SESSION III

Howard BESSER Networking Multimedia Databases

What do we have to consider in building and distributing databases of visual materials in a multi-user environment? This presentation examines a variety of concerns that need to be addressed before a multimedia database can be set up in a networked environment.

In the past it has not been feasible to implement databases of visual materials in shared-user environments because of technological barriers. Each of the two basic models for multi-user multimedia databases has posed its own problem. The analog multimedia storage model (represented by Project Athena's parallel analog and digital networks) has required an incredibly complex (and expensive) infrastructure. The economies of scale that make multi-user setups cheaper per user served do not operate in an environment that requires a computer workstation, videodisc player, and two display devices for each user.

The digital multimedia storage model has required vast amounts of storage space (as much as one gigabyte per thirty still images). In the past the cost of such a large amount of storage space made this model a prohibitive choice as well. But plunging storage costs are finally making this second alternative viable.

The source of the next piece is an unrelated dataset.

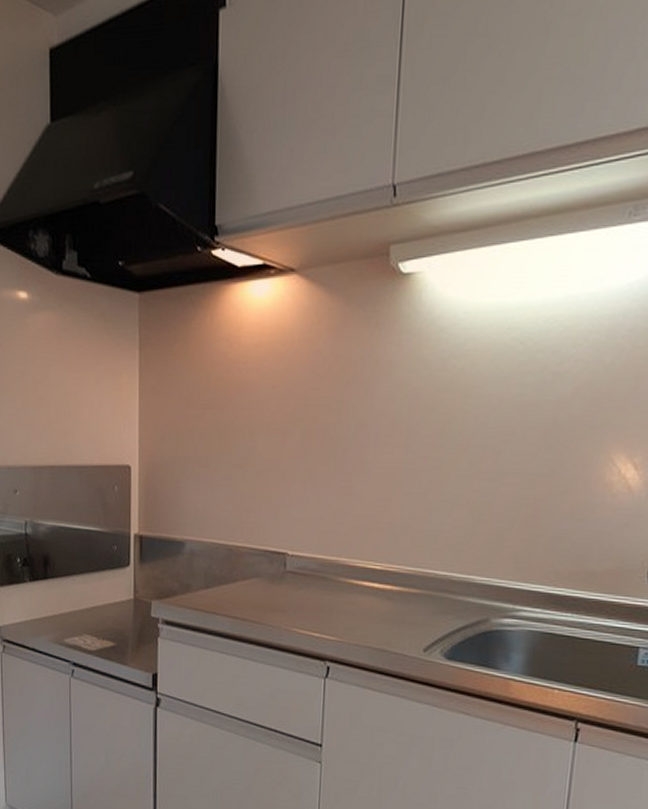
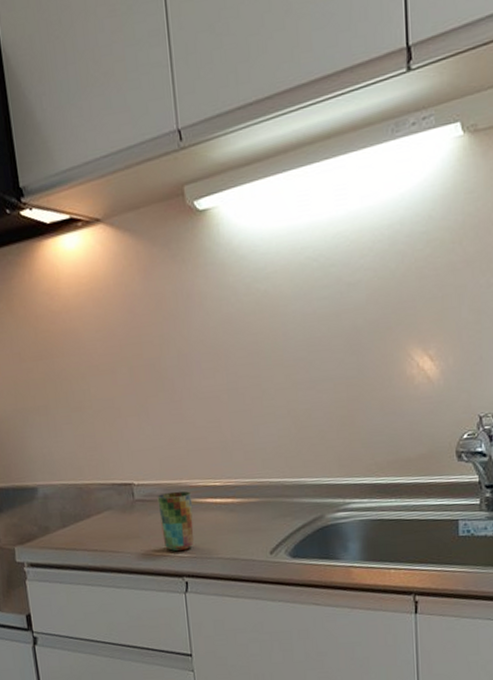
cup: none [310,568,348,632] -> present [157,491,194,551]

If storage no longer poses such an impediment, what do we need to consider in building digitally stored multi-user databases of visual materials? This presentation will examine the networking and telecommunication constraints that must be overcome before such databases can become commonplace and useful to a large number of people.

The key problem is the vast size of multimedia documents, and how this affects not only storage but telecommunications transmission time. Anything slower than T-1 speed is impractical for files of 1 megabyte or larger (which is likely to be small for a multimedia document). For instance, even on a 56 Kb line it would take three minutes to transfer a 1-megabyte file. And these figures assume ideal circumstances, and do not take into consideration other users contending for network bandwidth, disk access time, or the time needed for remote display. Current common telephone transmission rates would be completely impractical; few users would be willing to wait the hour necessary to transmit a single image at 2400 baud.

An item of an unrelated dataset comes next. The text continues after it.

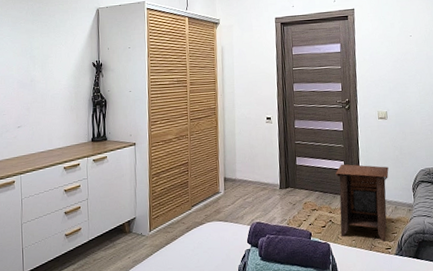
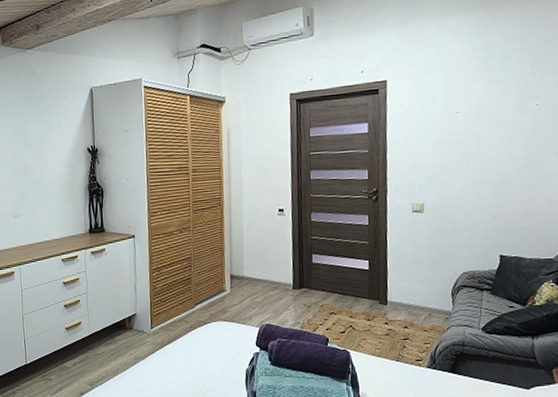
nightstand: present [335,164,389,242] -> none [358,263,423,352]

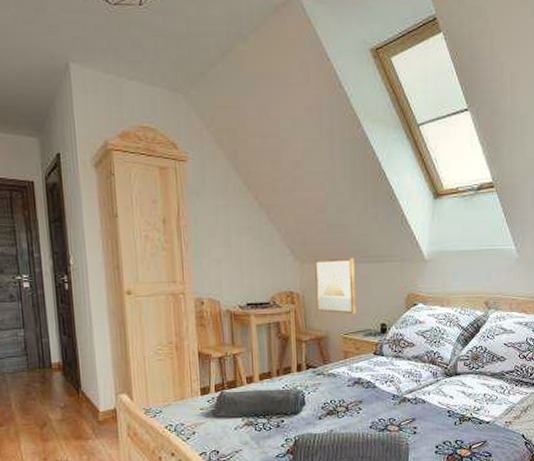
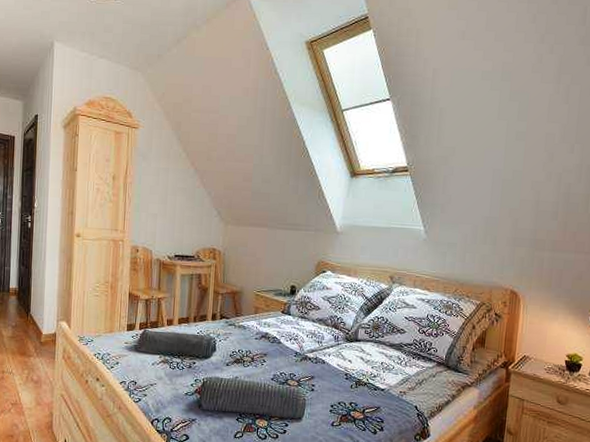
wall art: present [315,257,357,314] -> none [235,222,273,275]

This necessitates compression, which itself raises a number of other issues. In order to decrease file sizes significantly, we must employ lossy compression algorithms. But how much quality can we afford to lose? To date there has been only one significant study done of image-quality needs for a particular user group, and this study did not look at loss resulting from compression. Only after identifying image-quality needs can we begin to address storage and network bandwidth needs.

Experience with X-Windows-based applications (such as Imagequery, the University of California at Berkeley image database) demonstrates the utility of a client-server topology, but also points to the limitation of current software for a distributed environment. For example, applications like Imagequery can incorporate compression, but current X implementations do not permit decompression at the end user's workstation. Such decompression at the host computer alleviates storage capacity problems while doing nothing to address problems of telecommunications bandwidth.

We need to examine the effects on network through-put of moving multimedia documents around on a network. We need to examine various topologies that will help us avoid bottlenecks around servers and gateways. Experience with applications such as these raise still broader questions. How closely is the multimedia document tied to the software for viewing it? Can it be accessed and viewed from other applications? Experience with the MARC format (and more recently with the Z39.50 protocols) shows how useful it can be to store documents in a form in which they can be accessed by a variety of application software.